With the approach this autumn of sweeping leadership changes in China’s civilian and military leadership, it is not surprising that General Liang has turned even more shy than usual (it took the IISS ten years to secure attendance by a Chinese defence minister, even though the office ranks relatively low in China’s military hierarchy compared with other countries). The leadership transition has been unusually troubled since the flight of a senior regional official to an American consulate in February. This led to the detention of the wife of a powerful regional chief, Bo Xilai, on suspicion of murder, and the suspension of Mr Bo himself from the Communist Party’s ruling Politburo.

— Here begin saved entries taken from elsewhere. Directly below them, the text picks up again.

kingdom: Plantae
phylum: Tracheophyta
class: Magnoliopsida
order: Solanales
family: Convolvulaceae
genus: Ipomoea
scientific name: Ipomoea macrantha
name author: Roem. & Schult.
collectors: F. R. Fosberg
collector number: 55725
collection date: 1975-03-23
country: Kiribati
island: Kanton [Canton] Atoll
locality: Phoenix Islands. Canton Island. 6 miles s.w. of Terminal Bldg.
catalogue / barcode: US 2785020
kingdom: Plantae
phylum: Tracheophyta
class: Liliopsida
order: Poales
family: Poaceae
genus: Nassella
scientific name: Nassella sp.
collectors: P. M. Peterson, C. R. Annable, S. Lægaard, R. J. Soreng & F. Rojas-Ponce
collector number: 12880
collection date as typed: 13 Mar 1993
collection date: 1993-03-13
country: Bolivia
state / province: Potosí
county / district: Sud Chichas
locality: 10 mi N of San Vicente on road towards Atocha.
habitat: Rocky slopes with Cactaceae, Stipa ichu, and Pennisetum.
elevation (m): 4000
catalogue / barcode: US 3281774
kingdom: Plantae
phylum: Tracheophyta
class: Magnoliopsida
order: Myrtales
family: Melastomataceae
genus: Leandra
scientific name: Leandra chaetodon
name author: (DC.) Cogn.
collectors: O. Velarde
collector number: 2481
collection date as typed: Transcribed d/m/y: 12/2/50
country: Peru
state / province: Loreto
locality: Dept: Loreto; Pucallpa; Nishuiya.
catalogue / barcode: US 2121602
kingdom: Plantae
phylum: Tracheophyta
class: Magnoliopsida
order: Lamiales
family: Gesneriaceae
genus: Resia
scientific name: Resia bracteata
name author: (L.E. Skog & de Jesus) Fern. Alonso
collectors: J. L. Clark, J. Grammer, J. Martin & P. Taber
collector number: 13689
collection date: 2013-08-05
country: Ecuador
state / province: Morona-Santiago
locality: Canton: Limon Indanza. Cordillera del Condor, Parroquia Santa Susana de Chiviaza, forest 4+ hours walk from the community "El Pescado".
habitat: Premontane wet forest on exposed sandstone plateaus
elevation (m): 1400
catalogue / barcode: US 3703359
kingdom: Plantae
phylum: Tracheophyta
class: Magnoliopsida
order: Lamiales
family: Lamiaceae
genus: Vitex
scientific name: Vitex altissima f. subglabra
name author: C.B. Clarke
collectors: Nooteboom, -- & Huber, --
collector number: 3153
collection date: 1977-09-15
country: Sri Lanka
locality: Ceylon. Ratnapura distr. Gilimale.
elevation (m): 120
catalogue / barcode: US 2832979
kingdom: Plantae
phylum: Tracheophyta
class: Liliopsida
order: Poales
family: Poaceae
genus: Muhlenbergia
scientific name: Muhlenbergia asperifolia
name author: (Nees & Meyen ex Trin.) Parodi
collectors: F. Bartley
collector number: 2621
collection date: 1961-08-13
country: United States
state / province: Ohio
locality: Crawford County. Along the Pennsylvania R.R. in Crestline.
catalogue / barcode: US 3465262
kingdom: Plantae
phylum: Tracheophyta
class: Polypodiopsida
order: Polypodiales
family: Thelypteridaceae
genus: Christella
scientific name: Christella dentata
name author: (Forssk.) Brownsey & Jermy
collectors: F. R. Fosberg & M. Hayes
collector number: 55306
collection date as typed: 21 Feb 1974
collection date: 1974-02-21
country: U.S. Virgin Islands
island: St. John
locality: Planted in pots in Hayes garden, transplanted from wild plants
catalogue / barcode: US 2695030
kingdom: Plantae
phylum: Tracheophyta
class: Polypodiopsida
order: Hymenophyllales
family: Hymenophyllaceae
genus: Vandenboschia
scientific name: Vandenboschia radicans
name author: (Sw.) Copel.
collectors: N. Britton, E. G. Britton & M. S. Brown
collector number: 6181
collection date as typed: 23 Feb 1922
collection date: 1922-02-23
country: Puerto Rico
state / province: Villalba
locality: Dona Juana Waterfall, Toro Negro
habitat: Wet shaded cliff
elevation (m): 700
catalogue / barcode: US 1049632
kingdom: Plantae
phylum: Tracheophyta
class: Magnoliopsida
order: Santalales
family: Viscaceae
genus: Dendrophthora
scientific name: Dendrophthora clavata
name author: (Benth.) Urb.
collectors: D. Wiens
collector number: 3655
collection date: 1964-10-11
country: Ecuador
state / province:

Whose finger on the trigger?

Party leaders appear to be worried that the Bo scandal and uncertainty surrounding the leadership handover might create political confusion within the armed forces. There has been persistent speculation that Mr Bo enjoyed close ties with military leaders (his late father, Bo Yibo, was a comrade-in-arms of Mao Zedong).

In recent weeks numerous articles have appeared in the official media attacking the notion of placing the armed forces under the control of the state, rather than the party. Some liberal intellectuals believe such a shift of allegiance would help prevent the army from being used by the party to serve its own ends, as it was in the crushing of the Tiananmen Square protests in 1989 (see article). The vehemence of these articles hints at concerns among party leaders that the idea might enjoy some support within the armed forces.

Compounding the leadership’s unease is news reported by foreign media of the discovery of a spy working for America at the heart of the Ministry of State Security, China’s espionage and counter-intelligence service. The alleged mole reportedly worked for a deputy minister. In a possibly related development, tighter restrictions on contact with foreigners have been imposed on academics at the China Institutes of Contemporary International Relations, a think-tank under the ministry known to insiders as “department eight”. Its researchers are frequent participants at international conferences.

China’s military leadership is unlikely to be too concerned about skipping an international gathering at such a sensitive time. In the words of a former senior official at the Pentagon, who struggled with limited success to prise the Chinese army out of its shell: when they engage with the outside world, they just don’t understand how to do “warm and fuzzy”.